NBCC autobiography nominee Alexander Masters (left) gets poetry winner Troy Jollimore to sign his copy of Jollimore’s debut collection, Tom Thompson in Purgatory, at the reception following the awards ceremony. Jollimore’s victory was perhaps the one true surprise among the evening’s winners, which even the poet himself acknowledged. “I’m stunned,” he said as he accepted the award, “and I may not be the only one.” But as a member of the poetry committee told me during the post-awards reception, it was “a clean win,” even if his out-of-nowhere arrival stunned even the judges. (And apparently, the waiter in the background, although maybe he’s just doing his best impression of a Robert Longo painting… would you believe I’ve waited years to use that joke? Yeah, I imagine you would.)

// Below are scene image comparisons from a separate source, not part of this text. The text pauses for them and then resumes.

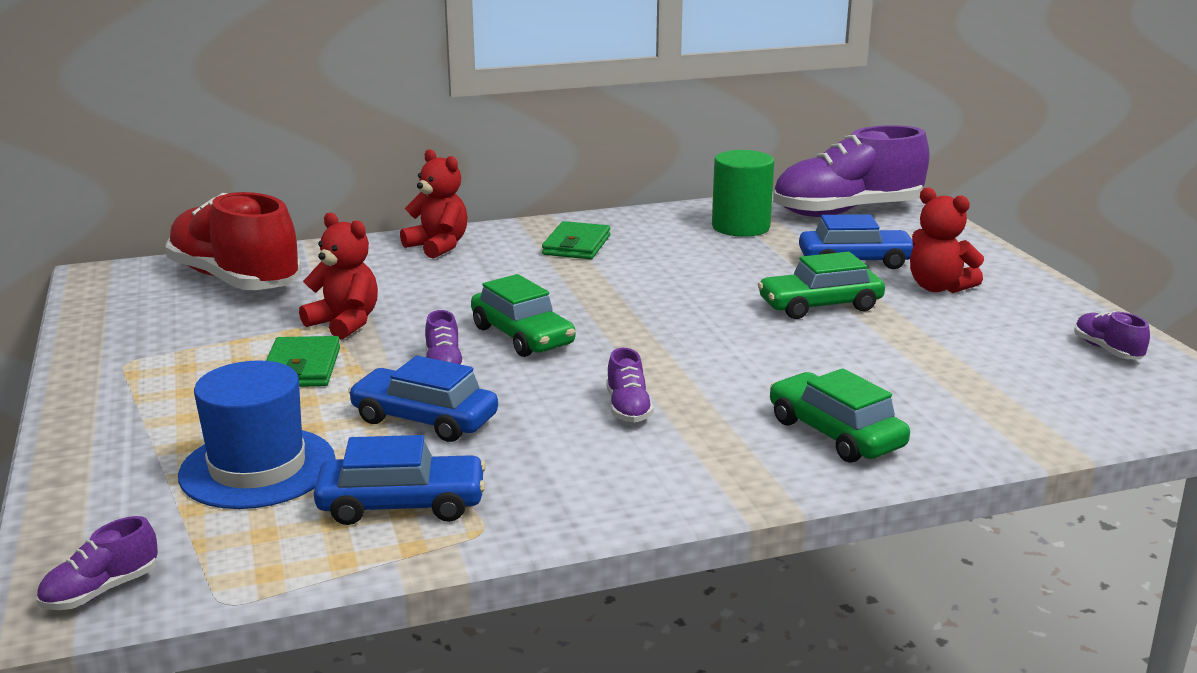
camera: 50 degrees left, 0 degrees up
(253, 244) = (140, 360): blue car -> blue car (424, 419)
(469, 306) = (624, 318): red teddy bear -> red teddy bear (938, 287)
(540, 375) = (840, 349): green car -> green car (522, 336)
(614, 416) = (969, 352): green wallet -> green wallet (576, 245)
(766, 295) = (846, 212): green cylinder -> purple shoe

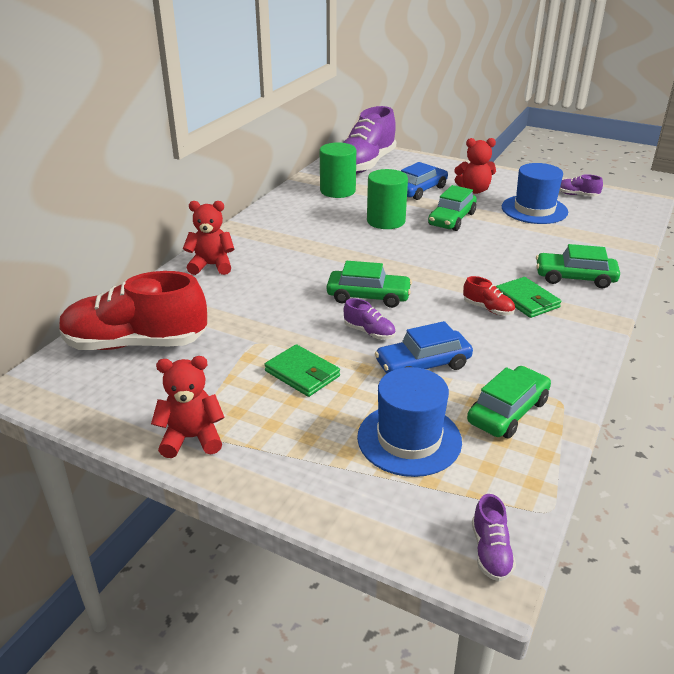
camera: 45 degrees left, 10 degrees up
(345, 323) = (265, 336): red teddy bear -> red teddy bear (192, 438)
(402, 504) = (508, 411): blue car -> green car
(576, 245) = (283, 233): green wallet -> green wallet (526, 300)
(628, 408) = (488, 309): purple shoe -> red shoe
(725, 276) = (386, 221): none -> green cylinder
(980, 340) = (534, 209): none -> blue hat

As he accepted the autobiography award for The Lost, Daniel Mendelsohn said that he was especially proud to get this prize “in an era in which anyone who owns a Dell laptop is a published critic,” while the NBCC prize comes from “people who know what they’re talking about.” Well, as one of the great electronic unwashed, to heck with you, and you’re still completely wrong about Peanuts. OK, fine, we kid because we love and all that, but perhaps the remark rankled more because of NBCC president John Freeman‘s defensive opening remarks about how “book reviews are the gateway to our culture,” aimed at establishing the continuing relevance of book reviewers in an age when bloggers are attracting more and more of the readers who do, in fact, crave good information about books and writers about which they might well like to know more. This is especially ironic, given that the NBCC board of directors now has two members, Lizzie Skurnick and Jessa Crispin, who are as “famous” if not more so for their online writing as for whatever they’ve done in print. The debate continues…
“I really thought I was writing this book for the three other people who were as weird as I was,” Julie Phillips joked as she accepted the biography award for her book about science-fiction writer Alice B. Sheldon, aka James Tiptree, Jr.. But, she added, “I’m glad she’s finally getting the recognition she deserves.” (By the way, look in the lefthand corner, and you can spot the top of fiction nominee Dave Eggers‘s head!)
Finally, here’s a snapshot of self-described “luckiest girl in the world” Kiran Desai, who snagged the fiction category for The Inheritance of Loss. Does that make her the first writer to win both the NBCC and the Man Booker prize? To be honest, I’m too pinot-addled to bother looking it up, so let’s say she is.